Police in Skid Row are known to flock to areas that are highly populated. As a result, many individuals have altered their daily routines in an attempt to intentionally avoid public spaces and strangers. This avoidance prevents the creation of disposable ties and accumulation of social capital. People walking without companions and timing walking routes (to limit length of waiting for a bus) are exemplary of ways “Cop Wisdom" manifests in the area.
It’s common knowledge how, when and who cops are most probable to patrol. In example, the first and the fifth day of each month, government checks are disbursed. It also during this time that police catch more drug dealings. This unspoken knowledge or pattern is understood by both residents and police. By lending a viewpoint to the lens of an officer, residents structure new social patterns that shy away from that of police targets. Residents may self-sequester in their homes, avoid conversations with strangers, or a number of things to avoid getting a ticket like someone they may know.

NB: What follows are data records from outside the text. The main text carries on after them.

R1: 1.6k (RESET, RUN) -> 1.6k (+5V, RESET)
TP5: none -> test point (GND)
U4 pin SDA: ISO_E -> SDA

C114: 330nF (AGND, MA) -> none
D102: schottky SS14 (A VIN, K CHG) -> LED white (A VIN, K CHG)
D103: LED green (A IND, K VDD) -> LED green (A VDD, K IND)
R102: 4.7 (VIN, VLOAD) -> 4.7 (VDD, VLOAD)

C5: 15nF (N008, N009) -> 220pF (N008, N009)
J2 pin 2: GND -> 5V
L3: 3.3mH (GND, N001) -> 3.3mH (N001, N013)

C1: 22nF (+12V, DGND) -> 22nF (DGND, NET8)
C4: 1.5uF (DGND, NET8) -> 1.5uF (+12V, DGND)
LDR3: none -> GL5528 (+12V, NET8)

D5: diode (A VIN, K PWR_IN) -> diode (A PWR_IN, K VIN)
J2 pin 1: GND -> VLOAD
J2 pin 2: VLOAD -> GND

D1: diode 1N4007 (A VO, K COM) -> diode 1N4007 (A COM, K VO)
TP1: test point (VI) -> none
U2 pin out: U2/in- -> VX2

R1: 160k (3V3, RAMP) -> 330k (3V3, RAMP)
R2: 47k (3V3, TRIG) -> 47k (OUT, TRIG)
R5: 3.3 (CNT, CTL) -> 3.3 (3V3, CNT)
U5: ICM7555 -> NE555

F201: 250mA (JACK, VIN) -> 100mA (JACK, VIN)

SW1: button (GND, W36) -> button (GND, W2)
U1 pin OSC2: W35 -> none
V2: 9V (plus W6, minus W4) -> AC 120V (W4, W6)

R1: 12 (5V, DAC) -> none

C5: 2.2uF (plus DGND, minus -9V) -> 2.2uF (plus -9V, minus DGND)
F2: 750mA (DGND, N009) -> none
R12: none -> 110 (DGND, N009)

“Cop Wisdom” also entails regulating the innocence of others since one individual’s distraction, could result in the stop of many. This calls residents to police their appearance and behavior of the people around them. In an area where homelessness is rampant, loitering on sidewalks and curbs is a misdemeanor. In attempt to limit contact with police, residents themselves ascribe to the role of removing target behavior by forcing idle pedestrians to move.
Women in male-dominated urban areas are associated with drugs and prostitution and prioritized as target avoidance. This leads men to expel women and creates a hostile public gender order. The same concept applies with race in Skid Row. A group of black people accompanied by a white individual is seen as suspicious or target behavior and increases the likelihood of stop and frisk.
Cop-wise residents hear about interactions with police and figure out ways to steer clear of them. Cop behavior and the understanding of cop wisdom reshapes who and what residents of Skid Row come to view as a problem and create schemas for social behavior.
The collection of data and past experiences speaks to the notion of being wise in this understanding of potential social outcomes. Residents use the interactions in their life and lives of others around them to better understand potential strategies to avoid police contact. These strategies although useful have implications as well. Behaviors that in some cases are not inherently bad and practices that are questionable to police conflict, and battle for a space within the social organization of the urban Los Angeles community.
Increased social control in Skid Row entailed a number of unintended consequences and tells an important story about policing. In Skid Row, policing influences the culture and social dynamics of the community. Stuart’s work and presentation encourages sociologist and criminologist to rethink policing and its’ generative roles in shaping society.